Final Report


On 4 September 2016, at about 1655 Western Standard Time, an amateur-built Van’s RV-9A aircraft registered VH-KLV (KLV), departed Albany Airport, Western Australia (WA), for a flight to Jandakot Airport, WA. On board the private flight were a pilot and one passenger.

About 15 minutes into the flight, the pilot observed an oil temperature indication greatly exceeding the normal operating limit, all other engine indications appeared normal. The pilot reduced power to idle and elected to conduct a precautionary landing.

The pilot identified a section of disused road as suitable to conduct the precautionary landing. At about 200 ft above ground level, the pilot detected the aircraft becoming low and applied power. The engine responded briefly before losing all power. The pilot identified that they did not have sufficient height to glide to the disused road. To avoid powerlines located next to the disused road, the pilot elected to fly the aircraft into trees.

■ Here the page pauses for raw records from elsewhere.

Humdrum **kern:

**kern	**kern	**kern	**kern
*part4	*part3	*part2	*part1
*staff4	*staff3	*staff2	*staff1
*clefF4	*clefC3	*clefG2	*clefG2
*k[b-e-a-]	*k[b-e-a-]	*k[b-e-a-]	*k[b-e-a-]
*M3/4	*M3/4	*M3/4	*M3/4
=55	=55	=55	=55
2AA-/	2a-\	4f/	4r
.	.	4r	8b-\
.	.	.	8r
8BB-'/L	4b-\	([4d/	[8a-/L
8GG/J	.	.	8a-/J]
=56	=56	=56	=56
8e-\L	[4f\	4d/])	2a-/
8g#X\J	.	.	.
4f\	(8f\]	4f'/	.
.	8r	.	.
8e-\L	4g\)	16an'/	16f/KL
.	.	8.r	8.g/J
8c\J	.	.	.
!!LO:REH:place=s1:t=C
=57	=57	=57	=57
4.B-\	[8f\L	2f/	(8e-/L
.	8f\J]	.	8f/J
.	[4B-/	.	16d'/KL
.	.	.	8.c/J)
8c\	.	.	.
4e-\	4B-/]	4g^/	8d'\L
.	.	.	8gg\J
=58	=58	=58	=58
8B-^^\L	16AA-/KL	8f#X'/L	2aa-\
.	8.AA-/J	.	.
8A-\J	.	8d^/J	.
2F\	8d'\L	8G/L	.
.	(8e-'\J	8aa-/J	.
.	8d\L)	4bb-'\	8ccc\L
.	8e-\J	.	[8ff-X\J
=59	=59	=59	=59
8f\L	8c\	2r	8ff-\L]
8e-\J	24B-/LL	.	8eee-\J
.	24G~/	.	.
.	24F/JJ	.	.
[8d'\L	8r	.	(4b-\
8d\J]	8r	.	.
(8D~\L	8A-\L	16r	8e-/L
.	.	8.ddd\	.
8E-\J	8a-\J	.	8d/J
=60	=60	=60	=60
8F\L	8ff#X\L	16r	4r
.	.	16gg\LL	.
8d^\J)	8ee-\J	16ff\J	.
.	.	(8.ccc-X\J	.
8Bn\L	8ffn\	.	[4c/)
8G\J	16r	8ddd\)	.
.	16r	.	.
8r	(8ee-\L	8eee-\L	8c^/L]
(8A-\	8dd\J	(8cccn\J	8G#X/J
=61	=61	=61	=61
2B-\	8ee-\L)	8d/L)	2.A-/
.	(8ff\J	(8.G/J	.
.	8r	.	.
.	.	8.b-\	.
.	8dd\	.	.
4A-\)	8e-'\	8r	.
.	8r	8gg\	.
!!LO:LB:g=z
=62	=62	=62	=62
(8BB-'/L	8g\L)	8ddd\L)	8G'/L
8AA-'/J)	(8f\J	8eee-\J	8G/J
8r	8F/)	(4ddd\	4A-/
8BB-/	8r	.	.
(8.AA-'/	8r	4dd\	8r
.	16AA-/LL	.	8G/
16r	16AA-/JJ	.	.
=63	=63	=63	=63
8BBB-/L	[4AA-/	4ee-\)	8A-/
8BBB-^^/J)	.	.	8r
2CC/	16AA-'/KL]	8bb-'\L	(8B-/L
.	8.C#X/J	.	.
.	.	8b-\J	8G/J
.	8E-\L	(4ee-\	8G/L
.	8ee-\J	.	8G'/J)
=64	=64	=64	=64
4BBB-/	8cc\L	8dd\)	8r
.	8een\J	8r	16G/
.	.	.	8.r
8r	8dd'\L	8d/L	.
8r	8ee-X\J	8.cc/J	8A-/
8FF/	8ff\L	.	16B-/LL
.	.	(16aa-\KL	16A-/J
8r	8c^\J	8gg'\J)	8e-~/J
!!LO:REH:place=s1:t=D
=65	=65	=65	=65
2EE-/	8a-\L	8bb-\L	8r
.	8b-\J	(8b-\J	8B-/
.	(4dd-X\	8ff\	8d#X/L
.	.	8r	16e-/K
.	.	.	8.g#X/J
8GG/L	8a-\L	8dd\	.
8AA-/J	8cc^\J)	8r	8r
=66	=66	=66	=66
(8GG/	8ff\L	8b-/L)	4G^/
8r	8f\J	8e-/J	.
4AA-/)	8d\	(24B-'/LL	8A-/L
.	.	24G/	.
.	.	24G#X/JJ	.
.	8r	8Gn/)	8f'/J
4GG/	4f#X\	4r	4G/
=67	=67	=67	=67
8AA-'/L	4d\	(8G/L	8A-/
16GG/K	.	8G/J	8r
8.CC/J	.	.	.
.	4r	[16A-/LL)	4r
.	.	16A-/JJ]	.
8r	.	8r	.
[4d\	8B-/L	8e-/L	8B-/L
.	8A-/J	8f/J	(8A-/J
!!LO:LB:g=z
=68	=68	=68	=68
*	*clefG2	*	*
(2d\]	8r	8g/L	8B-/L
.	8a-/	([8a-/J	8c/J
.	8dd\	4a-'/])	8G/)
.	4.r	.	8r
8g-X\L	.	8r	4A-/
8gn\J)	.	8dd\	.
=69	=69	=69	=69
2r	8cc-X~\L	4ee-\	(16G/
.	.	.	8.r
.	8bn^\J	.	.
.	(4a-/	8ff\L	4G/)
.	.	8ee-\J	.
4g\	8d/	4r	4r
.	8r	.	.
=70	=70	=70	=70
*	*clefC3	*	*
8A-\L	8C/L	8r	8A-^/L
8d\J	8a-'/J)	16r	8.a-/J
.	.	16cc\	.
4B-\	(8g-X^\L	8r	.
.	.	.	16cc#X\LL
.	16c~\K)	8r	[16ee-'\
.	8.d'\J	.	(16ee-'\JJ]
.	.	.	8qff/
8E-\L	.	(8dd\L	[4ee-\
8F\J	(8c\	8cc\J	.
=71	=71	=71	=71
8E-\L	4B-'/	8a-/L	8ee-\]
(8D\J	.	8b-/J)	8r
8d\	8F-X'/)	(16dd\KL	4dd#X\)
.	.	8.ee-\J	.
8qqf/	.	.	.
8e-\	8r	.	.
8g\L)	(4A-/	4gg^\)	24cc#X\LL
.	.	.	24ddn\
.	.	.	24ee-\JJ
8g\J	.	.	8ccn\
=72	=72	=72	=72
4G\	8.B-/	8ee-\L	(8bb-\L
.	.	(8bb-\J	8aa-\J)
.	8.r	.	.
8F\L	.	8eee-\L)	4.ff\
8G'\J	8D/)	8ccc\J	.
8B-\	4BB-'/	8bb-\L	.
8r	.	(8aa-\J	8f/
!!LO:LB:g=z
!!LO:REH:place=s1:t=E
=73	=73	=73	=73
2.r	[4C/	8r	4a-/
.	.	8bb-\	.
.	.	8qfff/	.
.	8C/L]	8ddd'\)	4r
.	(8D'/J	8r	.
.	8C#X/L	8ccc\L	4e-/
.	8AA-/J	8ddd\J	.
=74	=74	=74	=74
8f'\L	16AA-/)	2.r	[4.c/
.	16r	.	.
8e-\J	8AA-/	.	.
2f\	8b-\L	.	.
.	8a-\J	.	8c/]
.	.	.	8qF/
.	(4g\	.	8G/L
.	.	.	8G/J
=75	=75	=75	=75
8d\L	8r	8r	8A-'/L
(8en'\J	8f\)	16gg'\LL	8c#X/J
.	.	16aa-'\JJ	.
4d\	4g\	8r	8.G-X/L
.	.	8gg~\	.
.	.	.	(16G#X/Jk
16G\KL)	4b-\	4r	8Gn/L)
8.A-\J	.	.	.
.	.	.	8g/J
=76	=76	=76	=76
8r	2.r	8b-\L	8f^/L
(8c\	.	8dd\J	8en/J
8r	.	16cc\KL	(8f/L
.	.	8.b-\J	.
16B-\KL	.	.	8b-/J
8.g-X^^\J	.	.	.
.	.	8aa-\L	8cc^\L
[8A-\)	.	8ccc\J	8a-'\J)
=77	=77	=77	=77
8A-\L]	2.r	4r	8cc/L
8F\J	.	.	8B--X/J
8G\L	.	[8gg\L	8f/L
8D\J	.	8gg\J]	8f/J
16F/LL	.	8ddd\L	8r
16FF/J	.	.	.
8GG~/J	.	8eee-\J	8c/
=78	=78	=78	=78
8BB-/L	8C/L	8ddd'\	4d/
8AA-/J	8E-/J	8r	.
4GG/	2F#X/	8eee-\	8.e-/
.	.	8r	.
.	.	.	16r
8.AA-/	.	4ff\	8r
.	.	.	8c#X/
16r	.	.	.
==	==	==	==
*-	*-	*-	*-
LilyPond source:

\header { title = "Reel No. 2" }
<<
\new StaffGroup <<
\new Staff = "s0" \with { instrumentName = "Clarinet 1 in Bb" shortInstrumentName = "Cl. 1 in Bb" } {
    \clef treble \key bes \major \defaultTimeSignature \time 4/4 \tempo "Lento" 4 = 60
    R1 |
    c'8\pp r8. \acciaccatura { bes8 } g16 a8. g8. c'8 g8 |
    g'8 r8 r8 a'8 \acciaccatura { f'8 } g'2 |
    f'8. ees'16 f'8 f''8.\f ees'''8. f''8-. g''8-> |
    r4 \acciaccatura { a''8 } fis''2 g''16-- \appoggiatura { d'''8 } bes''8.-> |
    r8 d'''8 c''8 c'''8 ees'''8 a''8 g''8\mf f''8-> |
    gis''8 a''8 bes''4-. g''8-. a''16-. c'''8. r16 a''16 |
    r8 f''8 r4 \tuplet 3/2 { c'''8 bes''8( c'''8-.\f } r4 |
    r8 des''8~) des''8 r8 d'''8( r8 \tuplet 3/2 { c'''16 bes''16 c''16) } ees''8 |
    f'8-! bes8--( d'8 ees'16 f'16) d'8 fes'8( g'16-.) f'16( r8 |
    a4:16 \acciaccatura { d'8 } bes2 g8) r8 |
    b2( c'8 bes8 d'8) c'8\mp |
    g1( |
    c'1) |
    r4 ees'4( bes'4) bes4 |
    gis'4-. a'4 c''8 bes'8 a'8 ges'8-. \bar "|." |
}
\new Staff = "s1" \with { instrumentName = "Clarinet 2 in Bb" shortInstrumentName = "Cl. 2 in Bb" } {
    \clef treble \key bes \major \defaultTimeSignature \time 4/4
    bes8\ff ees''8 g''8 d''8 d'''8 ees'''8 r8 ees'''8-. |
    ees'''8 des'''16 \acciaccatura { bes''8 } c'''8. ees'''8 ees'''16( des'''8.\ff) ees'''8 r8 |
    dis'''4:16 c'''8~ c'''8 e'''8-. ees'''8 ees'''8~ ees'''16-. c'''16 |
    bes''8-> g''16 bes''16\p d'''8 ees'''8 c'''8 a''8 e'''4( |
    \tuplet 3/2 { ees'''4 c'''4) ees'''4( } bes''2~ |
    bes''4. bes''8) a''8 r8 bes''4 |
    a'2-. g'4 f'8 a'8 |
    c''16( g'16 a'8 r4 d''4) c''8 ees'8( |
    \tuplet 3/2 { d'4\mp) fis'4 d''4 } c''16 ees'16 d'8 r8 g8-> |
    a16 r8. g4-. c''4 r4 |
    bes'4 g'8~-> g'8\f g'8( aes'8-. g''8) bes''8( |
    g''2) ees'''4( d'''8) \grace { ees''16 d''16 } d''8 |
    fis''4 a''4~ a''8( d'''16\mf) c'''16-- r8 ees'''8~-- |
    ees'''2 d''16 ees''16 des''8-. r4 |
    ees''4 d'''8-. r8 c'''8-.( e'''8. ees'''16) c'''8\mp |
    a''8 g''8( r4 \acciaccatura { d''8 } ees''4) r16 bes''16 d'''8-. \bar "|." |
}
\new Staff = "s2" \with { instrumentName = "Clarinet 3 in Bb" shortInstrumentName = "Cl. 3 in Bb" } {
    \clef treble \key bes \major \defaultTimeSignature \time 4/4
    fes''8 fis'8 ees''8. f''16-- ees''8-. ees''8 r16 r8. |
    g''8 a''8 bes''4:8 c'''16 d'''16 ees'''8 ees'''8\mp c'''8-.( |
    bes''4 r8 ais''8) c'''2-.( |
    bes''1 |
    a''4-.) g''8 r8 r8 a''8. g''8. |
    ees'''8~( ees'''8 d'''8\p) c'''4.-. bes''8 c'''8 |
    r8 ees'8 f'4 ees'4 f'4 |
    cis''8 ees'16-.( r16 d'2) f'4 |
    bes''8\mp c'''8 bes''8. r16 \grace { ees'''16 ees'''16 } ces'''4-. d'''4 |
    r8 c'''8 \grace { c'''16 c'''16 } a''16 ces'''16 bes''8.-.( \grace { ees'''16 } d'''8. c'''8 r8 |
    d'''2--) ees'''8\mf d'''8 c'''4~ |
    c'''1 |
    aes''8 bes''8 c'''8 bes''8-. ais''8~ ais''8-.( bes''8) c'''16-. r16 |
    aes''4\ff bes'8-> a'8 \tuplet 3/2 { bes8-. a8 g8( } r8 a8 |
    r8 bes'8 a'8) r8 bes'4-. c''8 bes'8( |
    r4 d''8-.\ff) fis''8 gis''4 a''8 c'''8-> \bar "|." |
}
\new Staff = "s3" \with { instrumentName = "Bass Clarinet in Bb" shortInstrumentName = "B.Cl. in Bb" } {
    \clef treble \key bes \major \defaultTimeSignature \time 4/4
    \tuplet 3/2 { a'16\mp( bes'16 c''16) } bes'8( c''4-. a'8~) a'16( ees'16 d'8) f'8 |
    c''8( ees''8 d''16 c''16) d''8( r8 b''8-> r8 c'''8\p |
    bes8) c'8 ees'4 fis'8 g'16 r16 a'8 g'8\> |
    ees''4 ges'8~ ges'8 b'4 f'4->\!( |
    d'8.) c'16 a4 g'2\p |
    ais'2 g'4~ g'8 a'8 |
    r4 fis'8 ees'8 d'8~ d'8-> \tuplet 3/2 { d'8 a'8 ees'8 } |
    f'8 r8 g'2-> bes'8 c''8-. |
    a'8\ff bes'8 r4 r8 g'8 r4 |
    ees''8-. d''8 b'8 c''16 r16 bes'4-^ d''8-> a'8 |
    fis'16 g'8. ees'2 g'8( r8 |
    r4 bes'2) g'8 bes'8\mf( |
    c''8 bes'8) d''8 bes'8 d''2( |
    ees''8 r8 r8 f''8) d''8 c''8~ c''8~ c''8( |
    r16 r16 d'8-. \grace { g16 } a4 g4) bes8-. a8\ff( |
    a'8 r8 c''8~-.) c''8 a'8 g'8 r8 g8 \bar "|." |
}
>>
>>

The aircraft struck the tree canopy before falling onto the disused road. The aircraft landed nose first before overturning and coming to rest inverted. The pilot and passenger exited through the broken windscreen.

The pilot and passenger sustained minor injuries and the aircraft was substantially damaged.

This incident highlights the importance of actively managing an emergency situation. Once an engine malfunction is identified it is important to consider that remaining power may be inconsistent and unreliable.

The US Federal Aviation Administration Airplane flying handbook chapter: Emergency procedures provides information on effective management of precautionary and forced landings.

The RV-9A is not an aerobatic aircraft, however, KLV was fitted with a four-point aerobatic type harness. Four-point harnesses provide superior occupant protection during an accident, in particular when an aircraft overturns. The fitment and use of the four-point harness most likely prevented more serious injuries to the occupants.